My pull down on the Uzi? Before I even realized what had happened the bullets were tracing up the target and cut the metal target holder in half. I was able to release the trigger just before bullets started going into the ceiling of the firing range!
This gun owner says, no, children should not be allowed to handle automatic weapons. Here are four reasons why:
1. There are plenty of other options for children to learn about and experience firearms.
Gun owners tend to want their kids unafraid of guns. People who were not raised around guns, or who were but are opposed to having them around young children, may oppose any combination of kids and guns. That debate is not the point of this writing.
What holds true is gun owners have plenty of options for exposing their children to firearms without going full auto. Some small caliber weapons are sized to allow children to learn without feeling like they are holding up a fence post.
Parents raised in the rural areas often see gun ownership as a rite of passage, a symbol of growing up. I got my first rifle, a .22 Marlin, when I turned 16. There was not even a place around my house to shoot it, but I knew what it meant. I have owned plenty of weapons since and in no way feel cheated that I did not get to lay into a Heckler & Koch MP5 when I was eleven.
2. Most children are not physically strong enough to control automatic weapons.
Any father can attest to being asked to “move this,” “pick this up,” “carry this for me” because our young children do have have the bodily strength to do certain things. There is a galaxy of difference between a single-shot .22 rifle and an Uzi. It is not even the same activity. Think go-kart vs Cadillac Escalade, or 20-inch bicycle vs Harley Roadster and you are in the ballpark.
There are precious few girls under the age of 10 who have the upper body strength to handle the rise of an automatic weapon.

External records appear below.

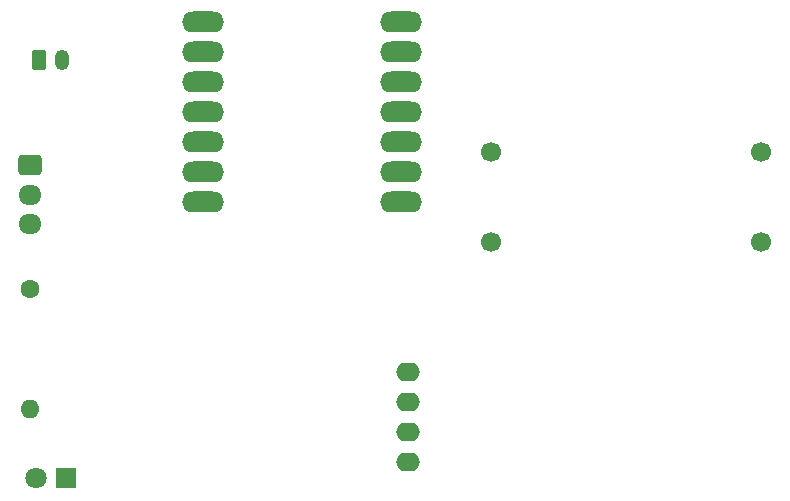
<source format=gbr>
%TF.GenerationSoftware,KiCad,Pcbnew,8.0.8*%
%TF.CreationDate,2025-02-21T09:36:53-08:00*%
%TF.ProjectId,PCB_Design,5043425f-4465-4736-9967-6e2e6b696361,V1.0*%
%TF.SameCoordinates,Original*%
%TF.FileFunction,Soldermask,Top*%
%TF.FilePolarity,Negative*%
%FSLAX46Y46*%
G04 Gerber Fmt 4.6, Leading zero omitted, Abs format (unit mm)*
G04 Created by KiCad (PCBNEW 8.0.8) date 2025-02-21 09:36:53*
%MOMM*%
%LPD*%
G01*
G04 APERTURE LIST*
G04 Aperture macros list*
%AMRoundRect*
0 Rectangle with rounded corners*
0 $1 Rounding radius*
0 $2 $3 $4 $5 $6 $7 $8 $9 X,Y pos of 4 corners*
0 Add a 4 corners polygon primitive as box body*
4,1,4,$2,$3,$4,$5,$6,$7,$8,$9,$2,$3,0*
0 Add four circle primitives for the rounded corners*
1,1,$1+$1,$2,$3*
1,1,$1+$1,$4,$5*
1,1,$1+$1,$6,$7*
1,1,$1+$1,$8,$9*
0 Add four rect primitives between the rounded corners*
20,1,$1+$1,$2,$3,$4,$5,0*
20,1,$1+$1,$4,$5,$6,$7,0*
20,1,$1+$1,$6,$7,$8,$9,0*
20,1,$1+$1,$8,$9,$2,$3,0*%
G04 Aperture macros list end*
%ADD10RoundRect,0.250000X-0.350000X-0.625000X0.350000X-0.625000X0.350000X0.625000X-0.350000X0.625000X0*%
%ADD11O,1.200000X1.750000*%
%ADD12C,1.600000*%
%ADD13O,1.600000X1.600000*%
%ADD14O,2.000000X1.600000*%
%ADD15C,1.800000*%
%ADD16R,1.800000X1.800000*%
%ADD17O,3.556000X1.778000*%
%ADD18C,1.700000*%
%ADD19RoundRect,0.250000X-0.725000X0.600000X-0.725000X-0.600000X0.725000X-0.600000X0.725000X0.600000X0*%
%ADD20O,1.950000X1.700000*%
G04 APERTURE END LIST*
D10*
%TO.C,BT2*%
X43722500Y-45550000D03*
D11*
X45722500Y-45550000D03*
%TD*%
D12*
%TO.C,R1*%
X43000000Y-64920000D03*
D13*
X43000000Y-75080000D03*
%TD*%
D14*
%TO.C,Brd1*%
X75000000Y-79620000D03*
X75000000Y-77080000D03*
X75000000Y-74540000D03*
X75000000Y-72000000D03*
%TD*%
D15*
%TO.C,D1*%
X43460000Y-81000000D03*
D16*
X46000000Y-81000000D03*
%TD*%
D17*
%TO.C,U1*%
X74382000Y-42380000D03*
X74382000Y-44920000D03*
X74382000Y-47460000D03*
X74382000Y-50000000D03*
X74382000Y-52540000D03*
X74382000Y-55080000D03*
X74382000Y-57620000D03*
X57618000Y-42380000D03*
X57618000Y-44920000D03*
X57618000Y-47460000D03*
X57618000Y-50000000D03*
X57618000Y-52540000D03*
X57618000Y-55080000D03*
X57618000Y-57620000D03*
%TD*%
D18*
%TO.C,M1*%
X104890000Y-60970000D03*
X104890000Y-53350000D03*
X82030000Y-53350000D03*
X82030000Y-60970000D03*
%TD*%
D19*
%TO.C,SW1*%
X43000000Y-54500000D03*
D20*
X43000000Y-57000000D03*
X43000000Y-59500000D03*
%TD*%
M02*

</source>
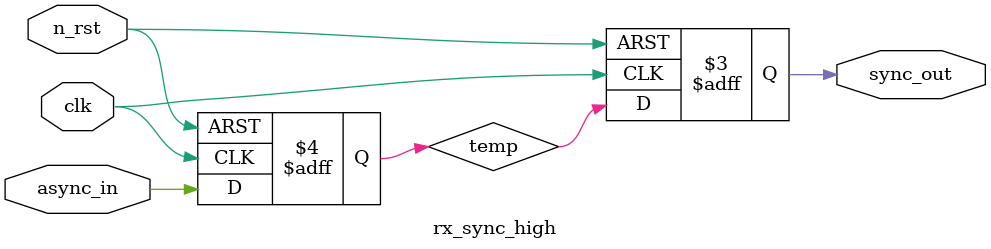
<source format=sv>

module rx_sync_high ( 
    input wire clk,
    input wire n_rst,
    input wire async_in,
    output logic sync_out
);
logic temp;
always_ff @(posedge clk, negedge n_rst)
begin
    if(n_rst == 1'b0) begin
        sync_out <= 1'b1;
        temp <= 1'b1;
    end
    else begin
        temp <= async_in;
        sync_out <= temp;
    end
end

endmodule
</source>
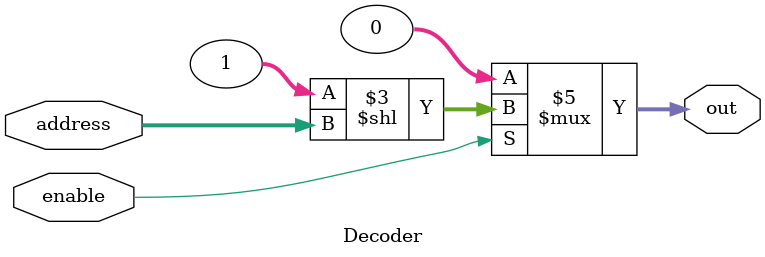
<source format=v>
`timescale 1ns / 1ps

module Decoder(
    input [4:0] address,
    input enable,
    output reg [31:0] out
    );
    
    always@(*) begin 
            
            if (enable == 1)
            out = ( 32'h00000001 << address);
            // h means its in hex. The 32h address is being shifted to the left by the address number
            else 
            out = 32'b0;       
    end 
endmodule

</source>
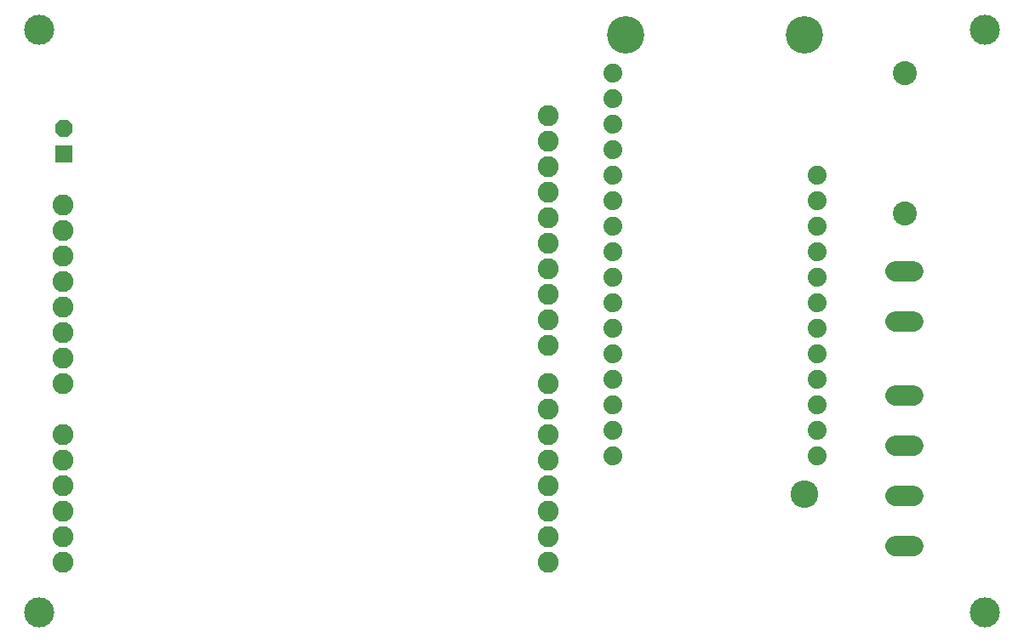
<source format=gbs>
G75*
%MOIN*%
%OFA0B0*%
%FSLAX25Y25*%
%IPPOS*%
%LPD*%
%AMOC8*
5,1,8,0,0,1.08239X$1,22.5*
%
%ADD10C,0.10800*%
%ADD11C,0.14643*%
%ADD12C,0.07400*%
%ADD13C,0.08200*%
%ADD14C,0.07850*%
%ADD15C,0.11800*%
%ADD16R,0.06800X0.06800*%
%ADD17OC8,0.06800*%
%ADD18C,0.09400*%
D10*
X0313657Y0060586D03*
D11*
X0313657Y0240586D03*
X0243657Y0240586D03*
D12*
X0238657Y0225586D03*
X0238657Y0215586D03*
X0238657Y0205586D03*
X0238657Y0195586D03*
X0238657Y0185586D03*
X0238657Y0175586D03*
X0238657Y0165586D03*
X0238657Y0155586D03*
X0238657Y0145586D03*
X0238657Y0135586D03*
X0238657Y0125586D03*
X0238657Y0115586D03*
X0238657Y0105586D03*
X0238657Y0095586D03*
X0238657Y0085586D03*
X0238657Y0075586D03*
X0318657Y0075586D03*
X0318657Y0085586D03*
X0318657Y0095586D03*
X0318657Y0105586D03*
X0318657Y0115586D03*
X0318657Y0125586D03*
X0318657Y0135586D03*
X0318657Y0145586D03*
X0318657Y0155586D03*
X0318657Y0165586D03*
X0318657Y0175586D03*
X0318657Y0185586D03*
D13*
X0213381Y0188735D03*
X0213381Y0178735D03*
X0213381Y0168735D03*
X0213381Y0158735D03*
X0213381Y0148735D03*
X0213381Y0138735D03*
X0213381Y0128735D03*
X0213381Y0118735D03*
X0213381Y0103735D03*
X0213381Y0093735D03*
X0213381Y0083735D03*
X0213381Y0073735D03*
X0213381Y0063735D03*
X0213381Y0053735D03*
X0213381Y0043735D03*
X0213381Y0033735D03*
X0023381Y0033735D03*
X0023381Y0043735D03*
X0023381Y0053735D03*
X0023381Y0063735D03*
X0023381Y0073735D03*
X0023381Y0083735D03*
X0023381Y0103735D03*
X0023381Y0113735D03*
X0023381Y0123735D03*
X0023381Y0133735D03*
X0023381Y0143735D03*
X0023381Y0153735D03*
X0023381Y0163735D03*
X0023381Y0173735D03*
X0213381Y0198735D03*
X0213381Y0208735D03*
D14*
X0349344Y0147869D02*
X0356394Y0147869D01*
X0356394Y0128184D02*
X0349344Y0128184D01*
X0349344Y0099050D02*
X0356394Y0099050D01*
X0356394Y0079365D02*
X0349344Y0079365D01*
X0349344Y0059680D02*
X0356394Y0059680D01*
X0356394Y0039995D02*
X0349344Y0039995D01*
D15*
X0014011Y0014011D03*
X0014011Y0242357D03*
X0384090Y0242357D03*
X0384090Y0014011D03*
D16*
X0023460Y0193657D03*
D17*
X0023460Y0203657D03*
D18*
X0352889Y0225428D03*
X0352889Y0170310D03*
M02*

</source>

Not all boys can either as the death of Christopher Bizilj testifies.
3. There are reasons we do not allow children to do certain things.

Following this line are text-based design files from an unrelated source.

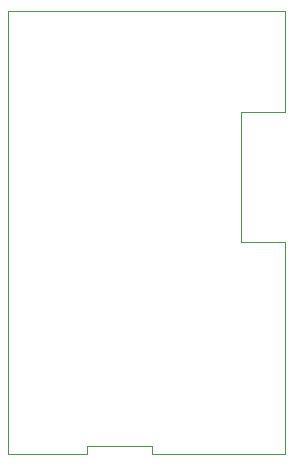
<source format=gbr>
%TF.GenerationSoftware,KiCad,Pcbnew,(5.99.0-8775-g06a515339c)*%
%TF.CreationDate,2021-02-12T19:12:04-05:00*%
%TF.ProjectId,mk2,6d6b322e-6b69-4636-9164-5f7063625858,rev?*%
%TF.SameCoordinates,Original*%
%TF.FileFunction,Profile,NP*%
%FSLAX46Y46*%
G04 Gerber Fmt 4.6, Leading zero omitted, Abs format (unit mm)*
G04 Created by KiCad (PCBNEW (5.99.0-8775-g06a515339c)) date 2021-02-12 19:12:04*
%MOMM*%
%LPD*%
G01*
G04 APERTURE LIST*
%TA.AperFunction,Profile*%
%ADD10C,0.100000*%
%TD*%
G04 APERTURE END LIST*
D10*
X35500000Y-21000000D02*
X31750000Y-21000000D01*
X18745200Y-49276000D02*
X24257000Y-49276000D01*
X18745200Y-50000000D02*
X12000000Y-50000000D01*
X18745200Y-49276000D02*
X18745200Y-50000000D01*
X12000000Y-50000000D02*
X12000000Y-12500000D01*
X31750000Y-32000000D02*
X35500000Y-32000000D01*
X24257000Y-50000000D02*
X35500000Y-50000000D01*
X35500000Y-32000000D02*
X35500000Y-50000000D01*
X35500000Y-12500000D02*
X35500000Y-21000000D01*
X31750000Y-21000000D02*
X31750000Y-32000000D01*
X12000000Y-12500000D02*
X35500000Y-12500000D01*
X24257000Y-49276000D02*
X24257000Y-50000000D01*
M02*

</source>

Children cannot legally smoke. Children cannot legally drink. Children cannot legally drive until a state specified age. Children cannot legally conceal-carry a pistol, marry until a certain age, get a credit card, sign legal documents, co-sign loans and myriad other things.
Maturity, judgment, ability, perception, and self-control are reasons society forbids certain things for children. Guiding the freedom of children is the responsibility of a free society.
4. Because we are not raising child soldiers.
Our country does not require mandatory military service for every citizen. Those who choose to serve receive full training to become proficient in whatever weapon needed to fulfill their responsibilities from hand guns, to automatic guns, to bazookas, mortars, tanks or flying machines. It is not necessary for a child—or even a teenager—to be proficient or have experience with automatic weapons.
Child soldiers are the domain of militant rebels in uncivilized areas who use murder, rape, drugs and abuse to harden children into remorseless, sociopathic killers. Seeing the dead-eyes of a 10-year old strapped with an AK-47 and banana clip are enough to break the heart and be reminded there remain things in this world of which children should be blissfully unaware.
This is not a 2nd Amendment issue. We can teach our kids how to safely use guns. We can teach them to hunt, to defend themselves, loved ones and property. We can train them to be Olympic shooters. We can do all that without creating Little League versions of Seal Team 6.
In the unlikely event of a mainland invasion of the U.S., there are enough adults to defend the nation taking positions in every henhouse, dog house, out house, and from behind every hedge row, bridge support, and brick wall. If that astronomically small probability were to happen, the hunters, recreational shooters, police and military in America will be able protect any 9-year old from needing to bear arms.